Dear Colleagues of the Haskins Global Literacy Hub,

We are delighted to host the first in-person Haskins Seminar Series + Happy Hour since a formal MOU was signed between Yale Child Study Center, UConn Global, and UConn Waterbury in April 2024. This will happen on Sep. 19, 2024, Thursday, 3:30 pm ET, at UConn Waterbury.

Best,

Nicole Landi, PhD (UConn/Yale, Haskins)

Fumiko Hoeft, MD PhD (UConn, Haskins)

Haskins Seminar Series

LOCATION. UConn Waterbury, Multi-Purpose Room (MPR), Room 116/9, 99 E Main St, Waterbury, CT, 06702 To get to UConn parking using Google Maps, please use 55 N Elm St, Waterbury CT. Those with Area 2 parking at other campuses may park here for free. More info on parking can be found here.

HAPPY HOUR (post-lecture, self-sponsored). Grand St Tavern, 142 Grand St, Waterbury, CT, 06702.

Erin S. Isbilen PhD, Yale University.

Statistical learning and chunking shape spoken language and reading across development.

ABSTRACT. How do individuals acquire language in the face of its perceptual challenges? In this talk, I argue for the contribution of chunking—a basic memory process—to the statistical learning of language across the lifespan. My research illustrates how statistical learning and chunking work together to enable the acquisition of a variety of linguistic structures, and how proficiency in statistically-facilitated chunking predicts individual differences in speech processing. Such computations further extend to the learning of written regularities in both children and adults and even predict performance on established measures of reading. Together, these studies highlight the fundamental contribution of basic, domain-general computations to sophisticated linguistic abilities across modalities and development—both in the lab and in the real world.

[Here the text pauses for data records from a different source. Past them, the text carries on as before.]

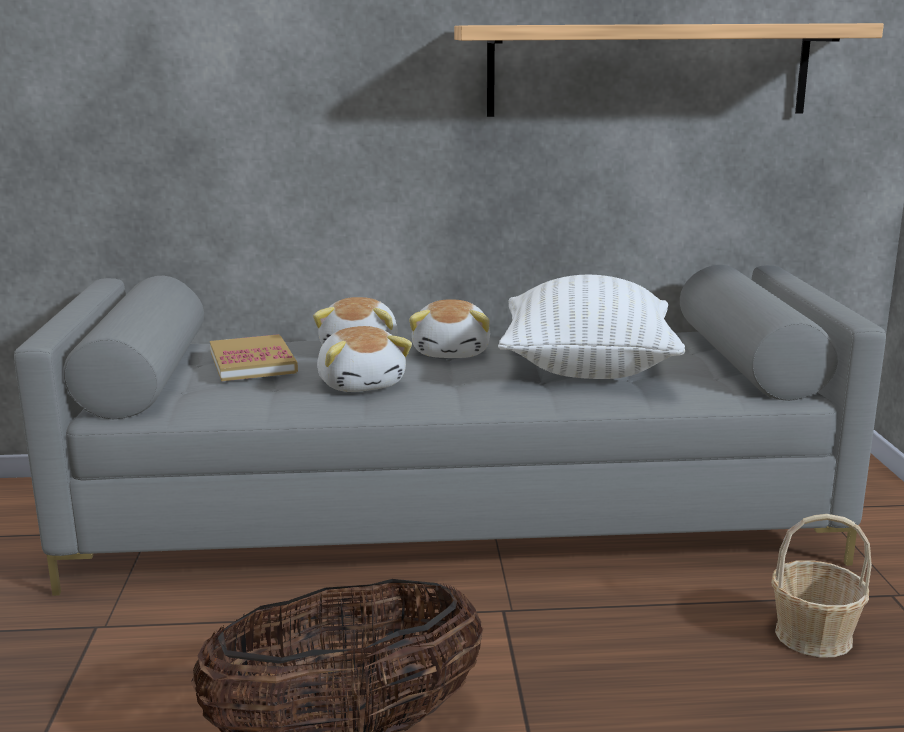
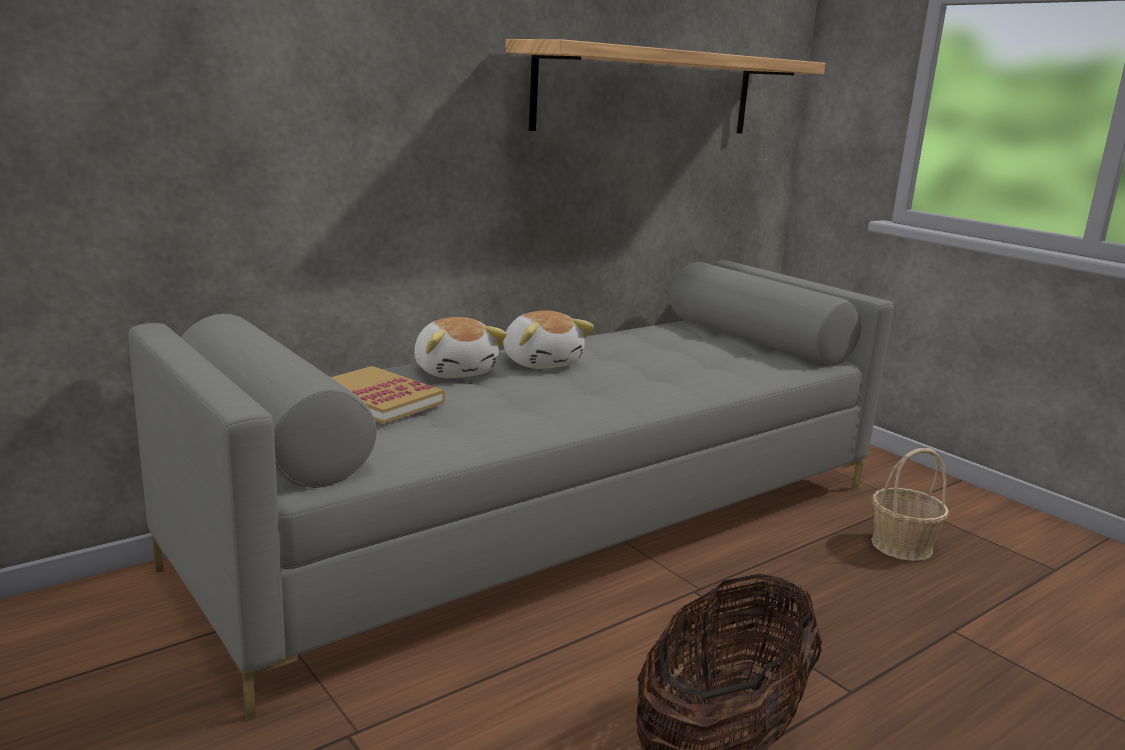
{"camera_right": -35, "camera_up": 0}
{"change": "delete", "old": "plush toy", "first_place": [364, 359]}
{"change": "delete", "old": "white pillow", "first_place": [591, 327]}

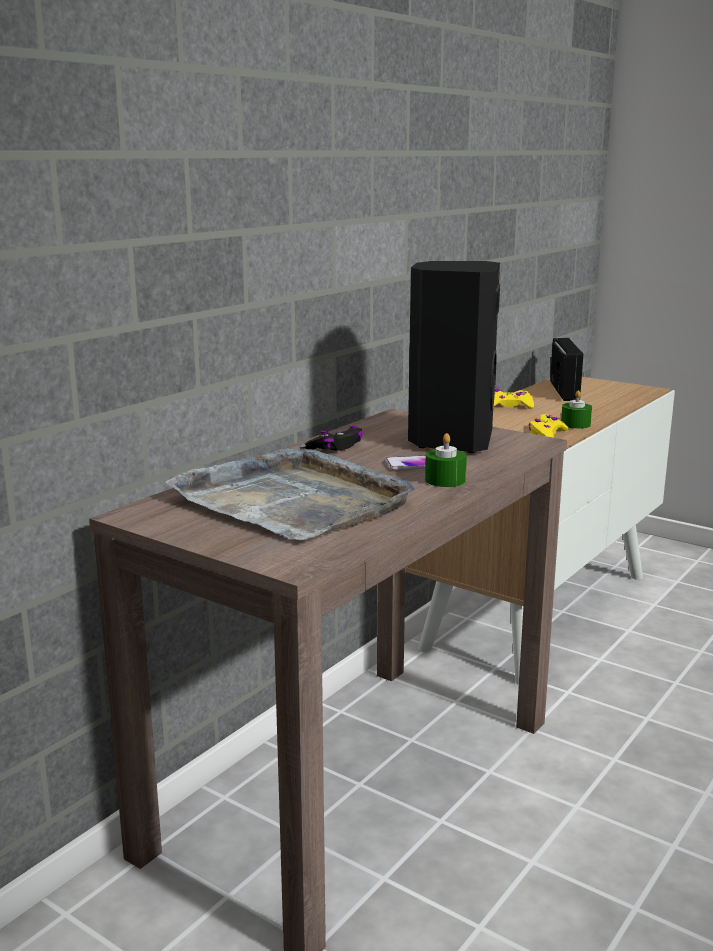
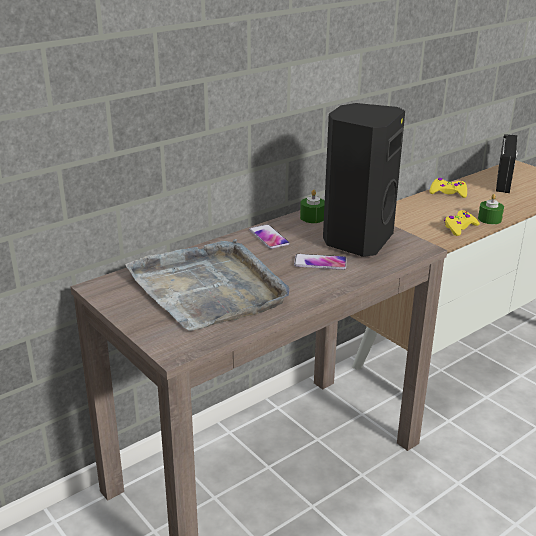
{"camera_right": 15, "camera_up": 10}
{"change": "move", "old": "green candle", "first_place": [446, 460], "second_place": [312, 206]}
{"change": "replace", "old": "black game controller", "new": "phone", "first_place": [334, 438], "second_place": [269, 236]}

SPEAKER BIO. Erin is an NIH K99 postdoctoral research associate in the Child Study Center at Yale. Her research focuses on the acquisition of spoken and written language in children and adults, with a focus on statistical learning and memory. Erin was formerly an NRSA postdoctoral research fellow at Haskins Laboratories working with Dick Aslin, and she completed her Ph.D. at Cornell University in the lab of Morten Christiansen, which was funded by the NSF GRFP. In 2023, Erin was awarded the Cognitive Science Society’s Glushko Dissertation Prize for her Ph.D. research.

FUTURE TALKS & HAPPY HOUR.

(1) Oct. 17, 2024, Thu 3:30p @ UConn Storrs, Nabin Koirala PhD

(2) Spring 2025, Thu 3:30p @ Yale Univ, Amy Margolis PhD.